I produce banners that declare statements and pose questions to viewers. My work is accessible, funky, quirky, and celebrates individuality by inviting tactile sensations and active participation. Installations encourage viewers to sit, be mindful, and reflect upon texts and patterns. I speak about class, power, social distancing and quote world advocates such as Maya Angelou, Mahatma Gandhi, Gloria Steinem, and Cesar Chavez. I choose poetic phrases that transcend time and offer perspective about the human condition. 

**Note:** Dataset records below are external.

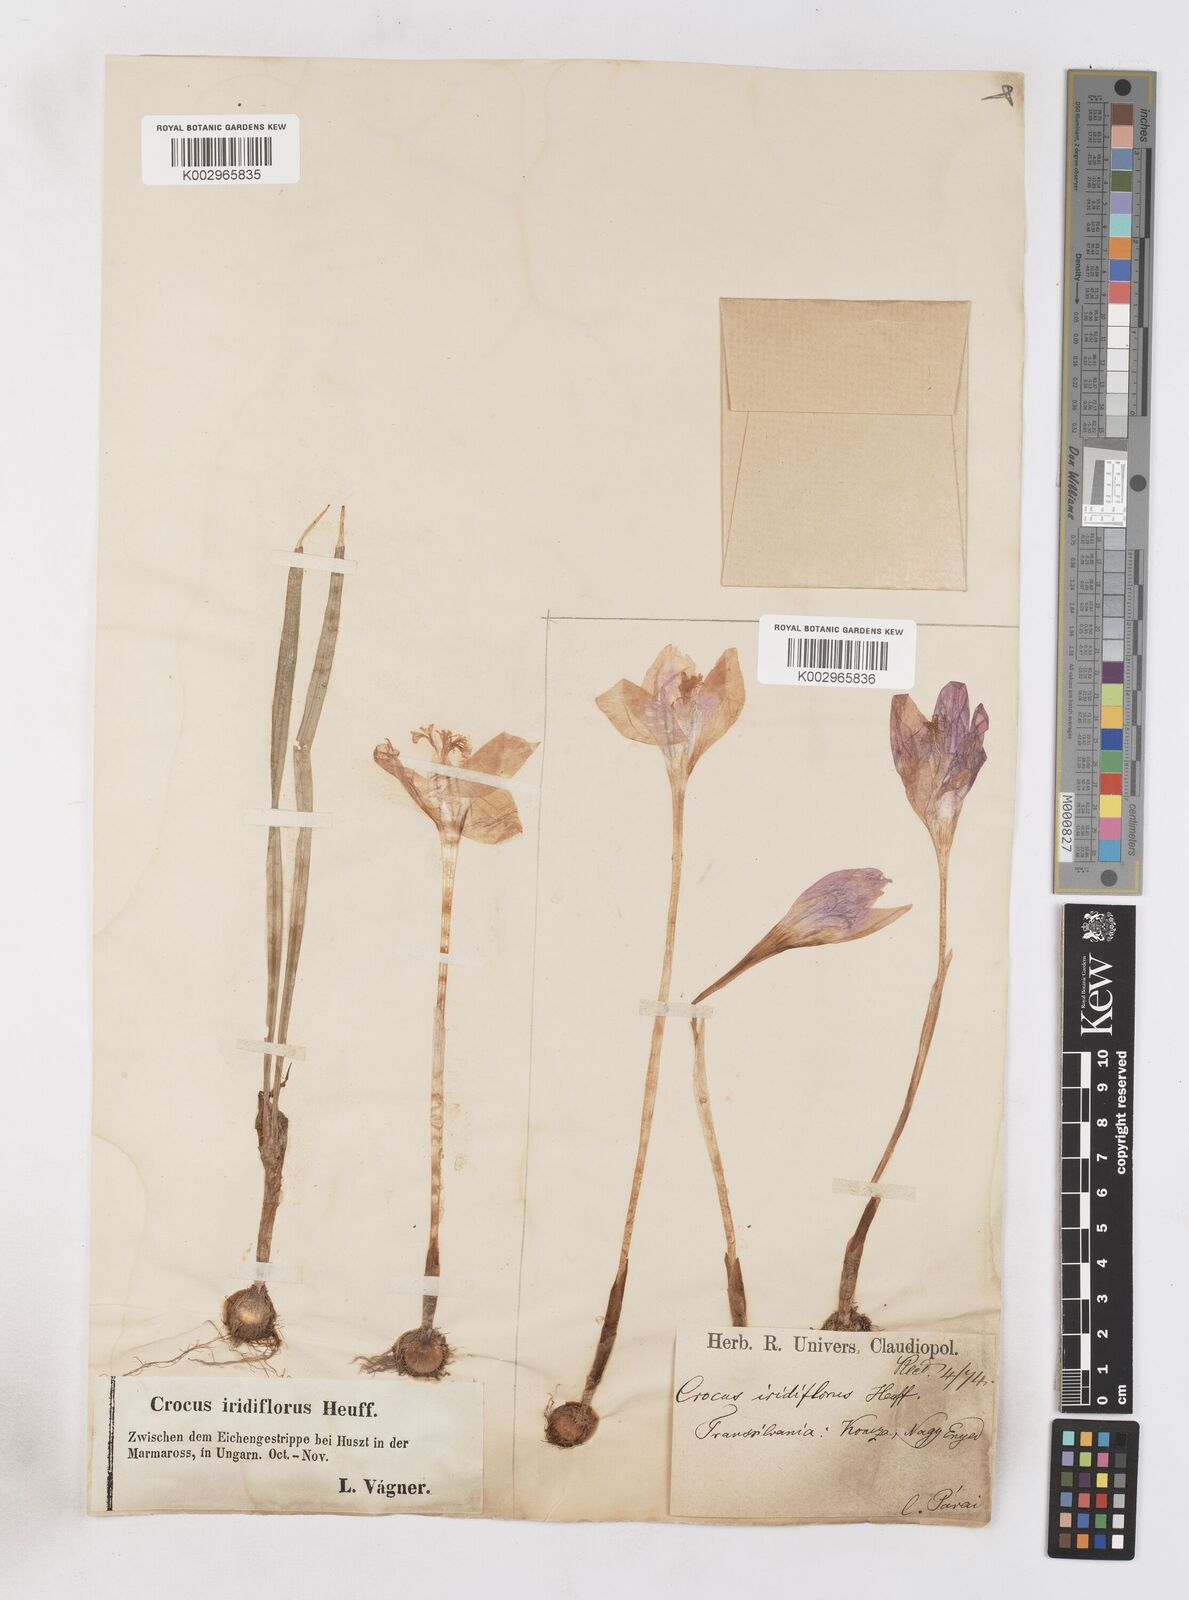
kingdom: Plantae
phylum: Tracheophyta
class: Liliopsida
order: Asparagales
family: Iridaceae
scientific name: Iridaceae
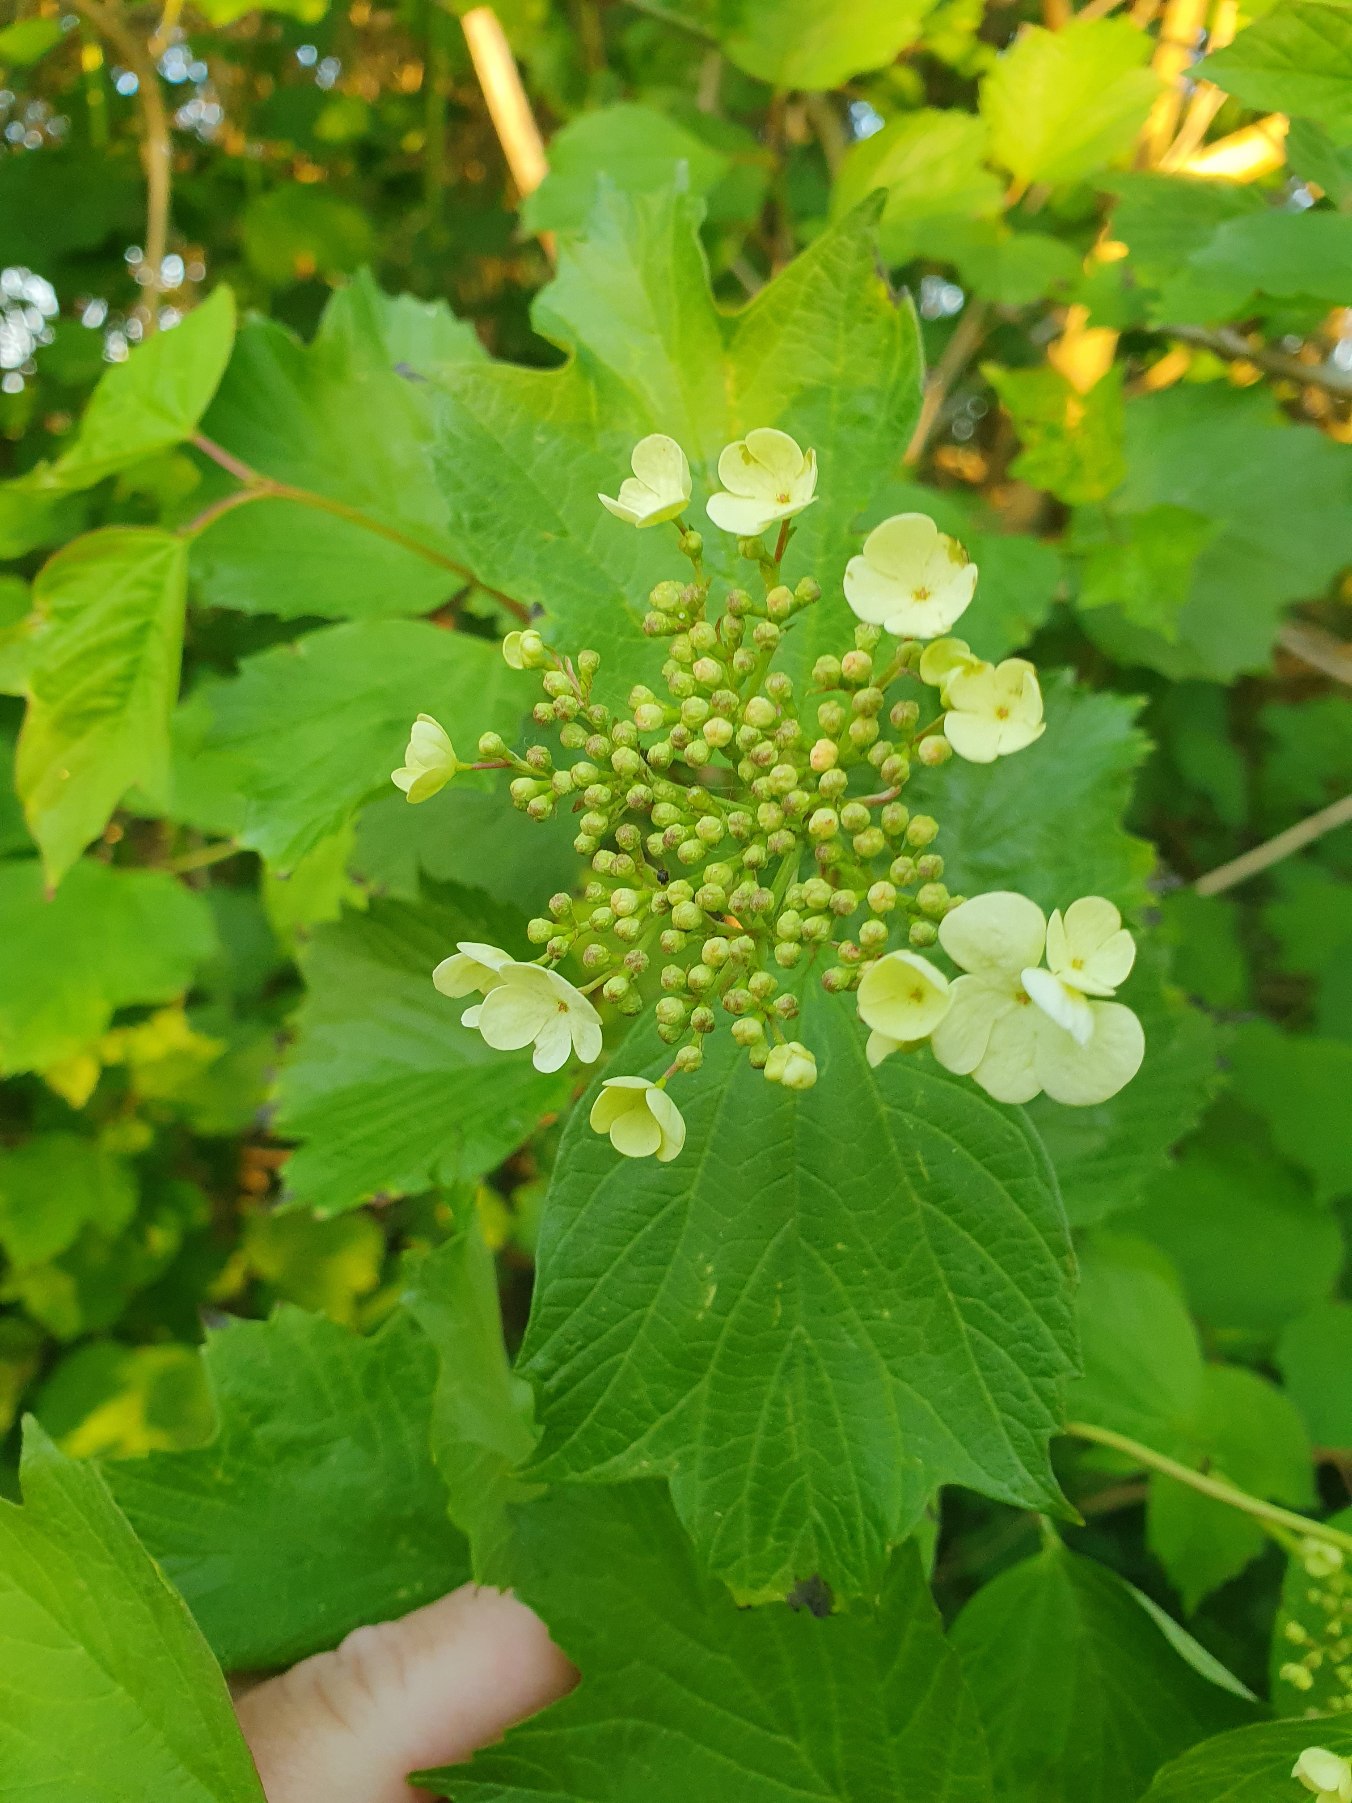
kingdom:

I also respond to sites like the historic Deering Estate in Miami, where I recently had a solo exhibition and incorporate the reoccurring symbols of the third eye. The third eye is a symbol that traverses many cultures and which I've encountered in my own travels to Argentina and Spain as well as read about in Middle Eastern literature and ancient Greek history. The notion of the eye aiding to returning malevolent gazes back to the sender is a reassuring concept much like the wise quotes of Angelou.  I also learn techniques about conserving materials from recent trips to Guatemala and India. Like the weft of a weaving, (the cross threads that form a cohesive cloth) my mission supports reusing and making the most of materials as well as conscientious community building and safe spaces to engage.